By David Alire Garcia
MEXICO CITY, Oct 4 (Reuters) - Mexico will offer the rights to partner with state oil company Pemex on three major projects on Wednesday, one in the shallow waters of the Gulf of Mexico and two more onshore, the latest step in opening country's oil and gas industry.
The three joint ventures, or farm-outs, aim to help Pemex, formally known as Petroleos Mexicanos, develop areas with private capital and expertise.
In each case, Pemex would retain a 50 percent stake in the project but will cede operational control.
The auction run by industry regulator, National Hydrocarbons Commission, is only the second time partnership rights for a Pemex project have been made available.
The first joint venture auctioned last December was won by Australia's BHP Billiton (LON:BLT), which took a 60 percent operating interest in Pemex's deepwater Trion project, a development seen requiring some $11 billion over the life of the contract.
BHP is not bidding for any of the projects on the block on Wednesday, but speaks highly of its minority partner.
"We have been very pleasantly surprised with (Pemex's) quality, both technically, commercially and from an understanding of how to do work in Mexico," said Steve Pastor, BHP's Houston-based president of petroleum.
Ten bidders have pre-qualified for the auction.
Six are aiming to operate as Pemex's sole partner, including China Offshore Oil Corporation, Colombia's national producer Ecopetrol and Germany's DEA Deutsche Erdoel.
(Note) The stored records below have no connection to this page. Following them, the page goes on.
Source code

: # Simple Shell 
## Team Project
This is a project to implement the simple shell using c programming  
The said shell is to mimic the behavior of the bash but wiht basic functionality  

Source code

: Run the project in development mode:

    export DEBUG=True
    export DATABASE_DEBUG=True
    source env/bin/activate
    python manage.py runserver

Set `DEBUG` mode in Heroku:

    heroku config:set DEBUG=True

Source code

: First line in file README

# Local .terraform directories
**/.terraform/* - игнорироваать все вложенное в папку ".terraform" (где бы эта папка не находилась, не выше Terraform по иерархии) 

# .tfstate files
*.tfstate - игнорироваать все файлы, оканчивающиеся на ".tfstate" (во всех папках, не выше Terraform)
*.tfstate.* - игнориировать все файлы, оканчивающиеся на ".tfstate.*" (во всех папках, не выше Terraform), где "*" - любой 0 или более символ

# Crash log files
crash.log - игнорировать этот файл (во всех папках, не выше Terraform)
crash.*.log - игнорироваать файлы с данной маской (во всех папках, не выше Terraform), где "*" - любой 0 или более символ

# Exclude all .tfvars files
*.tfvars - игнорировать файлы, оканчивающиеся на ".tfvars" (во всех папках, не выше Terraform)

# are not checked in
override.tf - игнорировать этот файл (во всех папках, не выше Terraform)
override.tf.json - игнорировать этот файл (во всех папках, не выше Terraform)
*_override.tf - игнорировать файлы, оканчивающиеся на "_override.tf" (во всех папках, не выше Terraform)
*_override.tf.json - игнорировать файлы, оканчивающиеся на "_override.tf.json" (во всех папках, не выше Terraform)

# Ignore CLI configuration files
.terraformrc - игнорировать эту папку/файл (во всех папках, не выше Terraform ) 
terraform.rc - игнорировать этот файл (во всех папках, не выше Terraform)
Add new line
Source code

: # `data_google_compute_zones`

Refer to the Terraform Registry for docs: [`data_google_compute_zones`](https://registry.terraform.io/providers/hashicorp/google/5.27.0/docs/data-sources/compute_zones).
Four others have pre-qualified in consortia, including a tie-up between U.S.-based Murphy Oil (NYSE:MUR) and Mexican independent Sierra Oil & Gas.
The projects on offer include a production-sharing contract for the shallow water Ayin-Batsil area, and license contracts for the onshore blocks, Ogarrio and Cardenas-Mora.
Ayin-Batsil is a 423 square mile (1,096 sq km) mostly heavy oil field along the southern edge of the Gulf of Mexico believed to contain 359 million barrels of oil equivalent (boe) in proven, probable and possible reserves.
The Ayin-Batsil tie-up will be awarded based on which bidder offers the government the largest share of operating profits, with a minimum set at 18.2 percent and a maximum of 25 percent.
The onshore contracts will be awarded based on which bidder offers the government the largest additional royalty, with a minimum set at 1 percent and a maximum of 13 percent. In the case of a tie, the bidder offering the largest cash bond wins.